Выбрать главу

Возможно, оперативный офицер сектора скажет за утренним кофе одному из своих коллег:

- Вы слышали о том, что случилось вчера с ПК-141 (ибо даже посмертно он не станет «маленьким блиндажом в Тхоламе или Биньдонге, которым командовал сержант Дюпон»)? Вчера ночью его разгромили. «Моран» пролетел над ним сегодня утром и ничего не шевельнулось. Кроме того, по словам пилота, бойницы выглядели немного обугленными. Ну что же, пошлем танковый взвод посмотреть что к чему, навести порядок и забрать тела.

- Черт! Это уже третий блиндаж за месяц. Еще одна пушка 57-мм, два пулемета, гранаты и рация. Ханой будет чертовски недоволен.

И это все, что будет реквиемом по ПК-141. К тому же жизнь в доте 30х30 была сущим адом даже без боев; это означало сидеть в раскаленном, без притока свежего воздуха, постоянно сыром бетонном кубе, погруженным в зловоние собственных экскрементов, вдобавок к «ночным удобрениям», используемым крестьянами на окрестных рисовых полях; это означало есть изо дня в день однообразный паек FOM (французский эквивалент американских сухих пайков типа «C»), наспех разогретый на примусе – то есть, если кто-то потрудится его разогреть. Это означало что нужно днем вести патрулирование, косить траву вокруг секторов обстрела и заграждений вокруг колючей проволоки, а по ночам бодрствовать, прислушиваясь к подозрительному звону банок из-под пайков, висевших на колючей проволоке, в качестве предупреждающих звоночков. Они часто звенели под порывом ветра или из-за крысы, но в сотый или сто двадцатый раз, после нескольких месяцев затишья, они звонили по вьетминскому «добровольцу смерти», толкающему тротиловый заряд на длинном бамбуковом шесте под проволокой к стене дота. Если все будет сделано хорошо, только грохот может разорвать у людей внутри барабанные перепонки. Или взрыв выведет из строя один из станковых пулеметов еще до начала боя; или удачный снаряд из базуки попадет в одну из амбразур и расчет блиндажа мгновенно погибнет в обжигающем взрыве их собственных ящиков с боеприпасами.
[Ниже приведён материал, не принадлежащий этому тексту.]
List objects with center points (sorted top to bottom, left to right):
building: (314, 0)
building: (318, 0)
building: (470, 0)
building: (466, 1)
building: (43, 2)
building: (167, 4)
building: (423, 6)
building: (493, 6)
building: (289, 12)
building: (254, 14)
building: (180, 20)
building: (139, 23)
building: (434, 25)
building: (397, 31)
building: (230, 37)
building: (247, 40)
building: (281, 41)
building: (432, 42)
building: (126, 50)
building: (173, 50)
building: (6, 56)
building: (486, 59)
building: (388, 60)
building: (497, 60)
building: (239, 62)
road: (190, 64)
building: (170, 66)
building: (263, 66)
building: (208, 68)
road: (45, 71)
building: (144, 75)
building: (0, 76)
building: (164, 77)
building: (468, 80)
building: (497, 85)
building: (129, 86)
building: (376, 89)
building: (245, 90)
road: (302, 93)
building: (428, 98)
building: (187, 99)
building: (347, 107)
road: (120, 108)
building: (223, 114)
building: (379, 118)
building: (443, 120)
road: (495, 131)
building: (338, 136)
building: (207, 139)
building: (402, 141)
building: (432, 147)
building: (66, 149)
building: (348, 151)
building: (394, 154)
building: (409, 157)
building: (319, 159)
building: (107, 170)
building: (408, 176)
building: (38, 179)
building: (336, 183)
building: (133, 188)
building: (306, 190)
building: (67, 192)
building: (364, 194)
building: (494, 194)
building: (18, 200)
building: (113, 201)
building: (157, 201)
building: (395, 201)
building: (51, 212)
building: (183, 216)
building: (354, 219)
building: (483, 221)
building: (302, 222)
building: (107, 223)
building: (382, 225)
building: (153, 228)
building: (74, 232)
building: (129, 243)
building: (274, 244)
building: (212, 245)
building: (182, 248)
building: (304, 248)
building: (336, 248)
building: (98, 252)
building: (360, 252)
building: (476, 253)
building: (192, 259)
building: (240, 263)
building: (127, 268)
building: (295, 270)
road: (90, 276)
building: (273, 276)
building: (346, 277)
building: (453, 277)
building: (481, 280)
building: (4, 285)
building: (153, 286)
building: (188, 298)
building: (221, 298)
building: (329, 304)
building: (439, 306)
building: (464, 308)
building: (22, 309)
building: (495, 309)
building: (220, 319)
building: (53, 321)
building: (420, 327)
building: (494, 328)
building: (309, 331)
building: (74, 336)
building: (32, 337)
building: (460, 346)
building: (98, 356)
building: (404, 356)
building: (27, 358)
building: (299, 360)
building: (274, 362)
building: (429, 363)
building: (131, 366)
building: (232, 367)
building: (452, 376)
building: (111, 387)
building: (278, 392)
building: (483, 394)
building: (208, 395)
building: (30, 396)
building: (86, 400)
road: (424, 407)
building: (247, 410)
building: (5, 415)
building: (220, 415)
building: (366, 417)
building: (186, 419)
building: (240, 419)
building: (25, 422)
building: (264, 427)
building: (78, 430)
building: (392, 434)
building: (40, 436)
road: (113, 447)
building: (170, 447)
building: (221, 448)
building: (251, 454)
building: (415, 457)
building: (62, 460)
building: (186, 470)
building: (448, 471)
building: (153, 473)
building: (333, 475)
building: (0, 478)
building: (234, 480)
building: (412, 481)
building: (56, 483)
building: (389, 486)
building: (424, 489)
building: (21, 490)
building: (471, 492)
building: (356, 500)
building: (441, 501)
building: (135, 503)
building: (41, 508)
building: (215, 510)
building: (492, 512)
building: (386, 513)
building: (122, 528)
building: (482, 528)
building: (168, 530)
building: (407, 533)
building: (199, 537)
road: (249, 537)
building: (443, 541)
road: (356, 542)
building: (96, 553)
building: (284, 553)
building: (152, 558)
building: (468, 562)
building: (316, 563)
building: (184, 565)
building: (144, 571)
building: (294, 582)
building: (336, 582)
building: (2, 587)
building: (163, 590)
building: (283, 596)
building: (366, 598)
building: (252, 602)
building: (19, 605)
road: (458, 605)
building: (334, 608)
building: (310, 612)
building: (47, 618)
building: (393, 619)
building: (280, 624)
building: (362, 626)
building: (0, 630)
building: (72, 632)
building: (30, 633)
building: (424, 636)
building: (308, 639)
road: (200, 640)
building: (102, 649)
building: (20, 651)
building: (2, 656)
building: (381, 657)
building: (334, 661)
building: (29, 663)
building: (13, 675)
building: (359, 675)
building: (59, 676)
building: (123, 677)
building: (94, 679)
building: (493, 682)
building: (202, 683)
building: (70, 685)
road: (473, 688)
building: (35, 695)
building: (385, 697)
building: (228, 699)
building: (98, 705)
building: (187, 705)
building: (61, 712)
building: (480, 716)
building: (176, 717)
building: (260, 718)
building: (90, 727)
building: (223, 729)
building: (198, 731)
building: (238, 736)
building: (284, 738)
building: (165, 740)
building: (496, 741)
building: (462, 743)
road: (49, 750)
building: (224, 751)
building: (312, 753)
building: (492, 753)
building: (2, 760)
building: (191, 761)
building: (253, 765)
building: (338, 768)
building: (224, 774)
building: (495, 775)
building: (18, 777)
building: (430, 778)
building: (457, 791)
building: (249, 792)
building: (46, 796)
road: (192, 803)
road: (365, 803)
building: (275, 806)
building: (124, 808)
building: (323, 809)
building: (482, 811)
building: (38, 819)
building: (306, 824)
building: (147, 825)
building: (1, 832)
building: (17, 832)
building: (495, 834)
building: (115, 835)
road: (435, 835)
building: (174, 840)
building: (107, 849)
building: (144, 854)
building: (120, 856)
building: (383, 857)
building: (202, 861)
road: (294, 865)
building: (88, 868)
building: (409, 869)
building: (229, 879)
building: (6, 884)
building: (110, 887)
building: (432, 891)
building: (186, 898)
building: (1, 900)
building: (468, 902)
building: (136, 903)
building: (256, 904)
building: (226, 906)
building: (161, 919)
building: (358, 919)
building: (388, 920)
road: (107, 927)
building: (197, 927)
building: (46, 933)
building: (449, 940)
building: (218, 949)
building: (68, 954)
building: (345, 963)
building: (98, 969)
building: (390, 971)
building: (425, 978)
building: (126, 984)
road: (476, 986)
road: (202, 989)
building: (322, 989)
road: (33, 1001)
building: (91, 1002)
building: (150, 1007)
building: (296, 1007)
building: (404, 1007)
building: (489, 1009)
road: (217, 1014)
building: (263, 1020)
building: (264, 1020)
Но иногда, блиндажу везло; в нем вовремя услышали врага, отразили первый штурм и на время успокаивался в мрачной схватке, терпеливой смертельной игре под названием «Оборона блиндажа». У игры были свои четкие правила, одним из самых важных была ее продолжительность. Обычно она длилась семь часов, в зависимости от луны или времени года. Поскольку Вьетминь нападал на дот только в безлунные ночи или после захода луны, определенные периоды месяца и особенно длинные зимние ночи, были наиболее излюбленным временем для этой работы.
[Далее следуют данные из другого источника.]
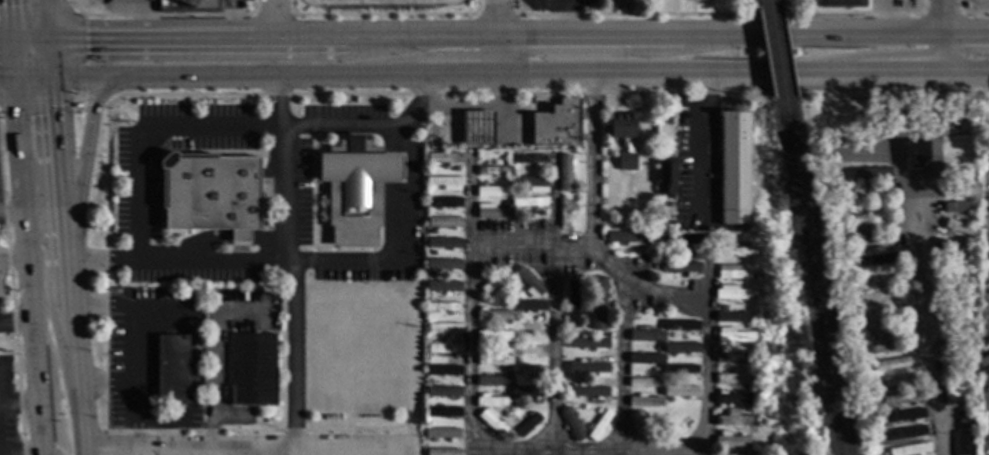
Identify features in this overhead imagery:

С другой стороны, Вьетминь знал, что французы придут на помощь своему посту вскоре после рассвета; с пехотой, если дороги были расчищены, с истребителями-бомбардировщиками в любом случае, когда они будут доступны. Пост прикрывали пушки или минометы соседних, более крупных фортов, или даже огромные 155-мм «Длинные Томы» одного из артиллерийских опорных пунктов, прикрывавших большую часть дельты. И если все пойдет хорошо, то первые снаряды начнут падать вокруг блиндажа уже через несколько минут после начала боя, корректируемые по рации из блиндажа; добавляя свое резкое «тумп-тумп» к стакатто собственного автоматического оружия дота и к взрывам вражеских базук и безоткатных орудий.
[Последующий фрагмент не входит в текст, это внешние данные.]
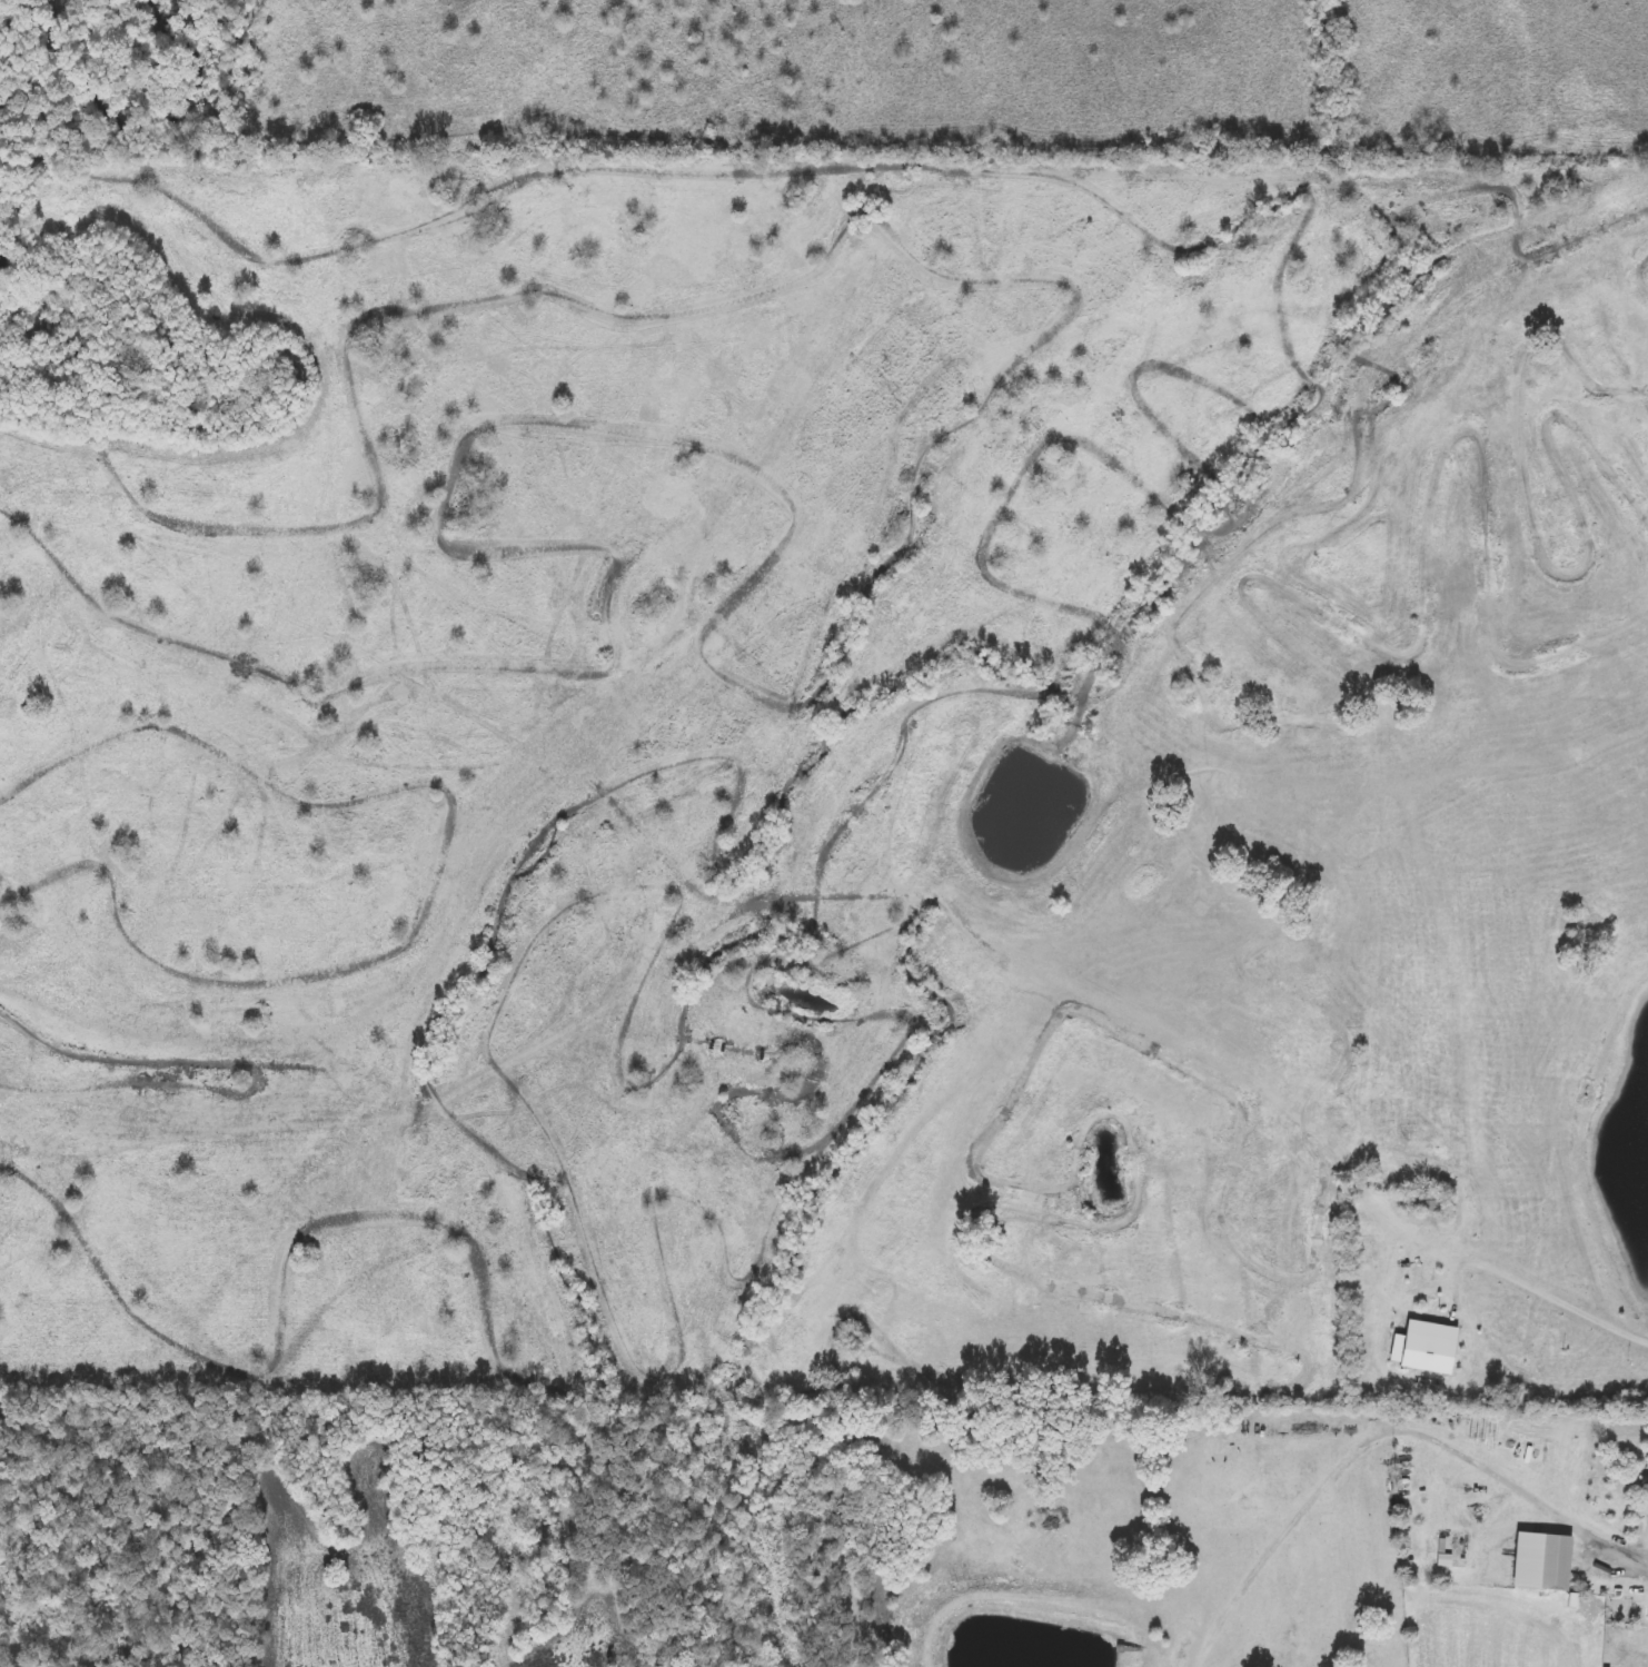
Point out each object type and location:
building: (1427, 1201)
road: (1534, 1287)
building: (1645, 1483)
road: (1530, 1492)
building: (1557, 1563)

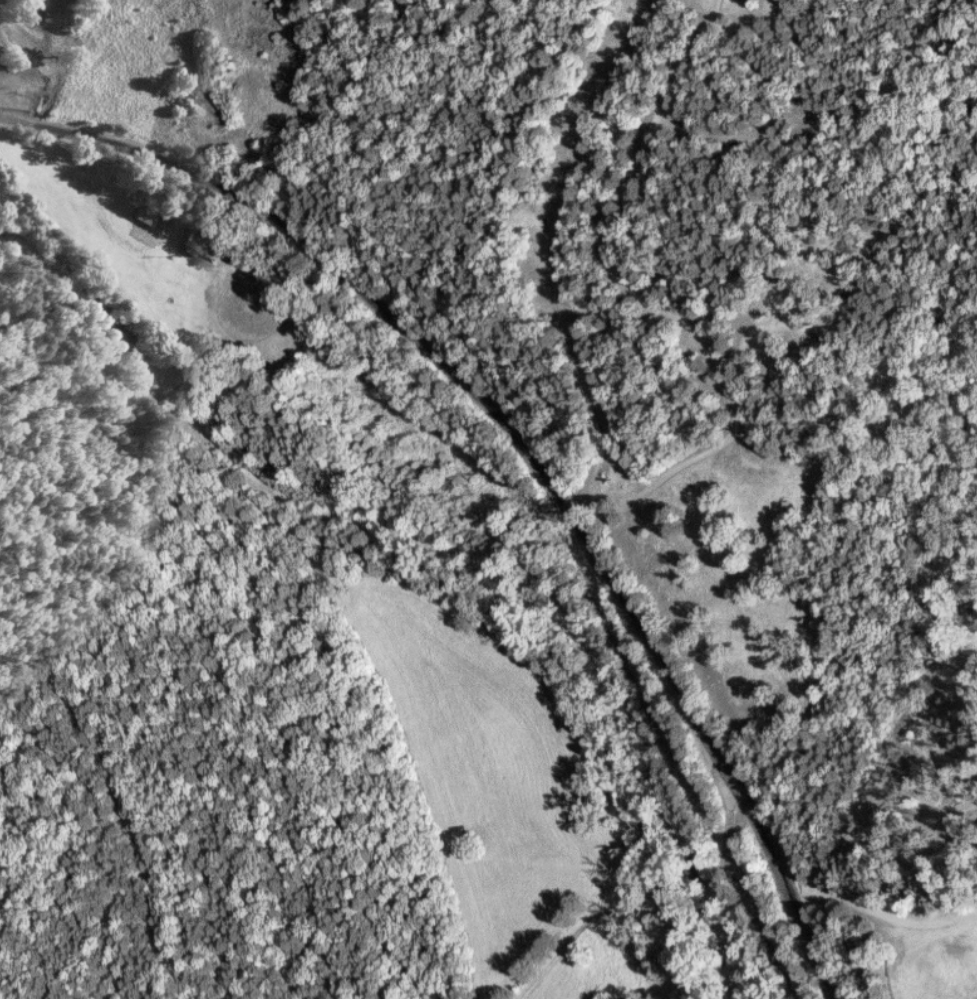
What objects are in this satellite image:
road: (1, 5)
road: (52, 129)
building: (147, 215)
road: (114, 230)
building: (195, 244)
road: (662, 302)
road: (560, 487)
road: (644, 899)
road: (886, 915)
Расчет блиндажа будет сражаться в абсолютной кромешной тьме, так как свет внутри блиндала подсвечивает амбразуры для вьетов и ухудшает ночное зрение людей. Вспышки артиллерийских снарядов или вспышки их собственного оружия обеспечивали некоторую видимость снаружи. После нескольких минут интенсивного боя пороховой дым от собственного вооружения сделает воздух внутри бетонного куба почти непригодным для дыхания. Глаза начинали слезиться, а горло, и без того сдавленное от напряжения и страха, задыхается от недостатка чистого воздуха. И так продолжалось – часами.